Quem olha para as estantes das livrarias e enxerga nomes como Jeferson Tenório, Itamar Vieira Junior e Djamila Ribeiro, além da nigeriana Chimamanda Ngozi Adichie, pode ter a impressão de que há muitos escritores negros surgindo e que a questão racial nunca foi tão representada na literatura.
Autor de O Avesso da Pele (2020), Tenório olha com reserva para a visibilidade dada hoje a autores negros. Adepto de uma teoria chamada afropessimismo, que defende cautela, por parte dos negros, às benesses concedidas pelos brancos, o patrono da Feira do Livro de Porto Alegre do ano passado considera que esse espaço conquistado no meio literário deve, sim, ser comemorado, mas não como um problema resolvido.
Os negros ainda são poucos entre prateleiras repletas de escritores brancos.
— Somos minoria. O que está acontecendo é que os autores negros estão aparecendo mais em jornais, suplementos e premiações, e isso passa a sensação de que há muitos negros sendo publicados.
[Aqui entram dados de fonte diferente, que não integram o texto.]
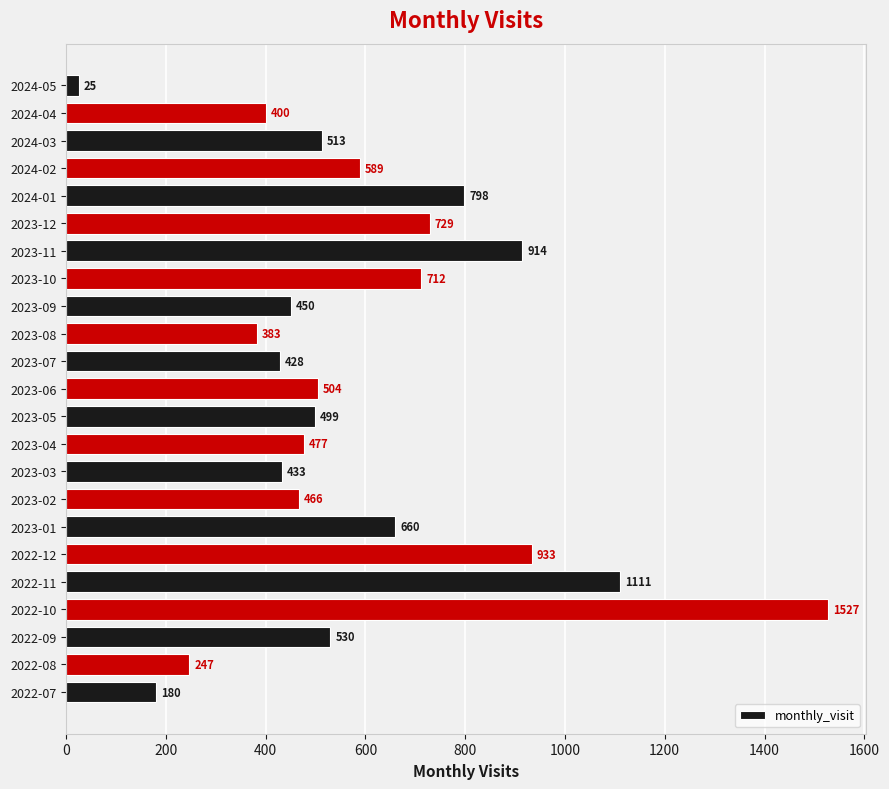

What is the average value?

587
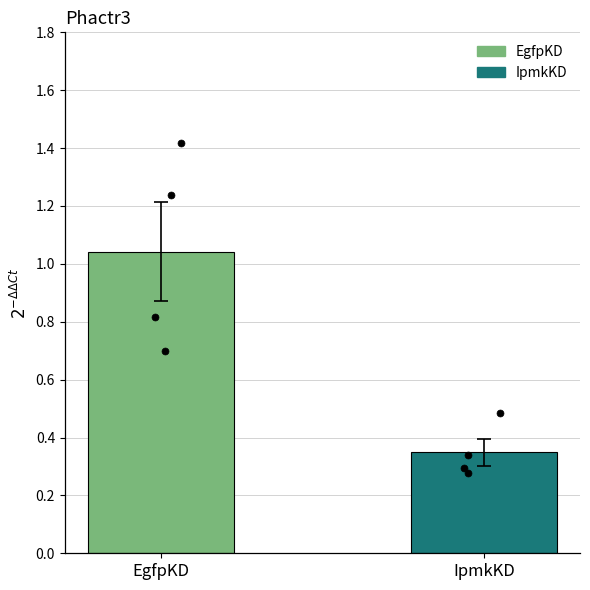

At how many categories does at least one series exceed 0?

2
A live "Uma abordagem multidimensional do racismo" — que ocorre nesta sexta-feira (12) às 19h30min e pode ser acompanhada no site e nas redes da Feira — vai contextualizar o tema. Para o sociólogo Jessé Souza, que falará no evento, o termo representatividade passa a ideia de que basta dar espaço para um negro ter sua voz que a questão racial estará resolvida. Em sua avaliação, um negro que se destaca não é sinal de que a discriminação terminou: é apenas um negro que conseguiu abrir caminho em uma sociedade desigual, enquanto a maioria segue marginalizada.
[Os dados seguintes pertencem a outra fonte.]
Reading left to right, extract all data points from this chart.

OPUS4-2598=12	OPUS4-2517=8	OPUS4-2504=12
— Esse processo de ascensão individual de pessoas negras existe há 500 anos. O termo representatividade é um grande engodo e envenena o debate brasileiro sobre racismo — diz Souza.
A socióloga e ativista Nina Fola, que vai mediar o bate-papo ao lado do jornalista Daniel Quadros, dá um exemplo que vem da própria Feira do Livro: o evento só foi ter um patrono negro — Tenório — em 2020, após décadas de patronato.
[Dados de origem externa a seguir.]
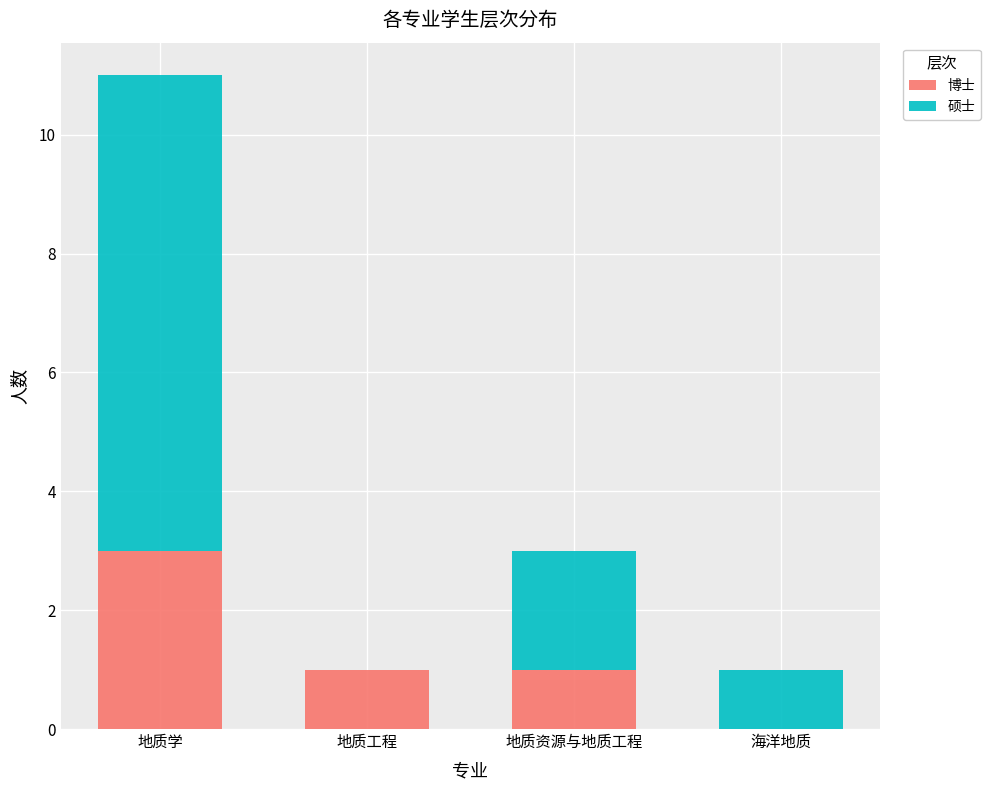

What is the average value of the 博士 series?

1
— Nada mais justo o Tenório ser escolhido como patrono, mas não pode servir como um "já colocamos um de vocês lá". Esse nível de representatividade já não serve mais, não em um país em que somos mais da metade da população — argumenta Nina.
Finalista do Prêmio Jabuti com Os Supridores (2020), o porto-alegrense José Falero entende que os negros precisam vencer três gargalos para ganharem mais espaço na produção literária: a oportunidade e o incentivo para escrever, a chance de ser publicado e, por fim, a divulgação de seu trabalho.
— Mas se observa um progresso, que tem a ver com as políticas públicas das últimas duas décadas, que mudaram o perfil de quem chegou às universidades — aponta.
Contextos
A forma como os negros aparecem na literatura também é tema para debate. Falero, por exemplo, começou a ler aos 20 anos. Como não tinha dinheiro para comprar livros, partiu para obras disponíveis na estante dos pais, todas escritas por brancos. Na época, ele não tinha consciência sobre identidade racial e sequer se enxergava como negro. Filho de mestiços, nasceu com a pele mais clara. Só mais tarde Falero foi conhecer a literatura escrita por negros, o que o ajudou a se formar como escritor:
— Quando comecei a trabalhar e comprar meus livros, me deixei guiar por esse status quo racista. Fui ler Dostoiévski, nem fazia ideia desse movimento negro na literatura. Só fui ler negros em 2019. Foi uma espécie de resgate. Tem sido como me encontrar. É o melhor dos mundos. Unir a maravilha da palavra escrita com personagens, eventos e circunstâncias que têm a ver com minha subjetividade.
Mãe de duas crianças, Nina comprou para os filhos livros infantis de Lázaro Ramos. São obras em que crianças negras vivem desventuras típicas da infância, sem, necessariamente, levantar o debate da questão racial. Na visão de Nina, é importante que a literatura naturalize a vida dos negros e que não os represente somente em realidades marginalizadas.
— Para esse personagem ser naturalizado, ele precisa existir mais, e não somente em novela de época, escravizado. Ele precisa ser retratado em outros contextos, existindo o tempo todo, não só em novembro, no Dia da Consciência Negra — defende a socióloga.
Tenório concorda que existe um anseio por parte dos negros de serem retratados em outros cenários além do contexto de desigualdade e preconceito. Por outro lado, defende que deixar de mencionar os percalços sofridos por causa da cor da pele seria como dar as costas à realidade.
— É uma tensão que ocorre e não está resolvida, porque o Brasil não resolveu a questão da escravidão. É muito difícil que a gente, como autor, consiga abordar outros temas enquanto corpos negros estiverem morrendo. O que a gente quer, obviamente, é chegar nesse lugar de naturalizar o negro em várias situações, mas ainda teremos muitos livros para tratar desse assunto.